- Church: Episcopal Church
- Diocese: Northern Michigan
- Elected: May 26, 1942
- In office: 1942–1964
- Predecessor: Herman R. Page Sr.
- Successor: George R. Selway

Orders
- Ordination: May 1917 by Herman R. Page Sr.
- Consecration: October 23, 1942 by Henry St. George Tucker

Personal details
- Born: May 3, 1892 Coeur d'Alene, Idaho, United States
- Died: November 10, 1977 (aged 85) Menominee, Michigan, United States
- Buried: Riverside Cemetery, Menominee, Michigan
- Denomination: Anglican
- Parents: Herman R. Page Sr. & Mary Moorhead
- Spouse: Lois Dickinson ​ ​(m. 1922; died 1930)​ Gwendolyn Cummins ​(m. 1933)​
- Children: 1
- Alma mater: Harvard University

= Herman Page (son) =

American Episcopal bishop (1892–1977)

Herman Riddle Page Jr. (May 3, 1892 – November 10, 1977) was an American prelate of the Episcopal Church who served as the fifth Bishop of Northern Michigan from 1942 till 1964.
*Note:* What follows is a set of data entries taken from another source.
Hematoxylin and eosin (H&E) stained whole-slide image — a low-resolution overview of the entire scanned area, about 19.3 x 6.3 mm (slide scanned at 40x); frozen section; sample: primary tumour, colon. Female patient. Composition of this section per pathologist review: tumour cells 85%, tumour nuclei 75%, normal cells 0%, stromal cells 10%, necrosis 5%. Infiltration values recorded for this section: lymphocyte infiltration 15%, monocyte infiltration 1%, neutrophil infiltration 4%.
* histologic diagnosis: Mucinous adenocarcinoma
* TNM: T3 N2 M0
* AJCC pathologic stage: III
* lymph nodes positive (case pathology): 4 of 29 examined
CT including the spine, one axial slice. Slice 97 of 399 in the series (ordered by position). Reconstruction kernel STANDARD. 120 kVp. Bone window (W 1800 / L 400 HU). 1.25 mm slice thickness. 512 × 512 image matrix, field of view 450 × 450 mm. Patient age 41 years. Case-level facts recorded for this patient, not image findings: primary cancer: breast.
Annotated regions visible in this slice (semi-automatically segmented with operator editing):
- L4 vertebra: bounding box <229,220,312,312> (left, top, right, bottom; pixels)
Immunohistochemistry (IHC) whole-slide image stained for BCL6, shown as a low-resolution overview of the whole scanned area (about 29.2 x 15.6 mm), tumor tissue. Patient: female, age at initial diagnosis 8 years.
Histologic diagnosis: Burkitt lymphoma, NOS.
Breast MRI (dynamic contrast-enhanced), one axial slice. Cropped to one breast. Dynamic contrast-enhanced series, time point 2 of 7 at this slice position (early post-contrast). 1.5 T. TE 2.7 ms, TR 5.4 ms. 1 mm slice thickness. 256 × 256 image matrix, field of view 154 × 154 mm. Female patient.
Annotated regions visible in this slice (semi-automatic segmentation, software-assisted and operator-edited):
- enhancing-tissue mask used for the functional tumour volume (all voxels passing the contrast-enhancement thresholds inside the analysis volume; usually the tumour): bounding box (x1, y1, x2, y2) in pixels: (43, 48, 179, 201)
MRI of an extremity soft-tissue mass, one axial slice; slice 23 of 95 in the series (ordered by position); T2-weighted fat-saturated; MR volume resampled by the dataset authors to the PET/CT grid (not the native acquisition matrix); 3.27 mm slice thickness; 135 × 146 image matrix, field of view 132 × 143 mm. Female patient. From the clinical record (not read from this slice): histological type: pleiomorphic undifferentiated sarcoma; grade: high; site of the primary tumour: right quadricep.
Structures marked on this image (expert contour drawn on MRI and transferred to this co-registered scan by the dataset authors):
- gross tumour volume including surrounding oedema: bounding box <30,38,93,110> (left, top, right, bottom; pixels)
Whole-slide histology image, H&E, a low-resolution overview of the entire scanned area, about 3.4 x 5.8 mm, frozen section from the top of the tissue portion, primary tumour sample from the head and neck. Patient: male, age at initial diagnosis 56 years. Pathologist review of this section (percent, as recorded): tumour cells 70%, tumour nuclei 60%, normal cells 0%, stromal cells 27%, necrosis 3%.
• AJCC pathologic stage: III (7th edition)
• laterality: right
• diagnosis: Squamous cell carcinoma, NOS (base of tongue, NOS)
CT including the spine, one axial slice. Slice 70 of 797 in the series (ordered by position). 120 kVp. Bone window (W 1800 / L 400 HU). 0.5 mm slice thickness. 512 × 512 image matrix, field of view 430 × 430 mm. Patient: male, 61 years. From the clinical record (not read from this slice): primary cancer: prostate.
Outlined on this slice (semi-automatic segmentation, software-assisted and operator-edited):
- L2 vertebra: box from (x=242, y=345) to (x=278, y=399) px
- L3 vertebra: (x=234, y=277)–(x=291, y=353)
==Early life, education, and family==
Page was born on May 3, 1892, in Coeur d'Alene, Idaho, the son of the Reverend Herman R. Page who later became the forth Bishop of Northern Michigan, and Mary Moorhead. He was educated in the Hyde Park High School in Boise, Idaho, and then studied at Harvard University, from where he graduated with a Bachelor of Arts in 1913, and a postgraduate degree in 1914. He also attended the Episcopal Theological School and earned a Bachelor of Sacred Theology in 1917. Page married Lois Dickinson on June 25, 1922, and together they had one son. Lois died in 1930, and Page married Gwendolyn Byllesby Cummins on June 26, 1933.

==Ordained ministry==
Page was ordained deacon on August 6, 1916, and priest in May 1917, on both occasions by his father Herman R. Page. After ordination, Page became an army chaplain and served till 1919. In 1918 he Chaplain of the 13th Division. He then served as priest-in-charge of St John's Church in Okanogan, Washington, and St Paul's Church in Omak, Washington, between 1919 and 1922, and then as priest-in-charge of St Luke's Church in Wenatchee, Washington, from 1922 till 1923. In 1923, he was appointed rector of St Michael's Church in Yakima, Washington, while in 1925, he became assistant priest at St Paul's Cathedral in Boston. Between 1927 and 1942, he served as rector of St Paul's Church in Dayton, Ohio. He also served as an army chaplain between 1941 and 1942 during WWII.

==Bishop==
Page's father died in April 1942, and he was elected on the first ballot to succeed him as Bishop of Northern Michigan on May 26, 1942, during the annual diocesan convention. He was consecrated on October 23, 1942, in St Paul's Church, Dayton, Ohio, by Presiding Bishop Henry St. George Tucker. He also served as a member of the Michigan Civil Defence Council, chaplain of the Michigan State Police, and president of the Episcopal Province of Midwest from 1951 to 1957. Page retired in 1964 and served at Holy Innocents Church in Little Lake, Michigan. He died in November 1977 of a heart attack.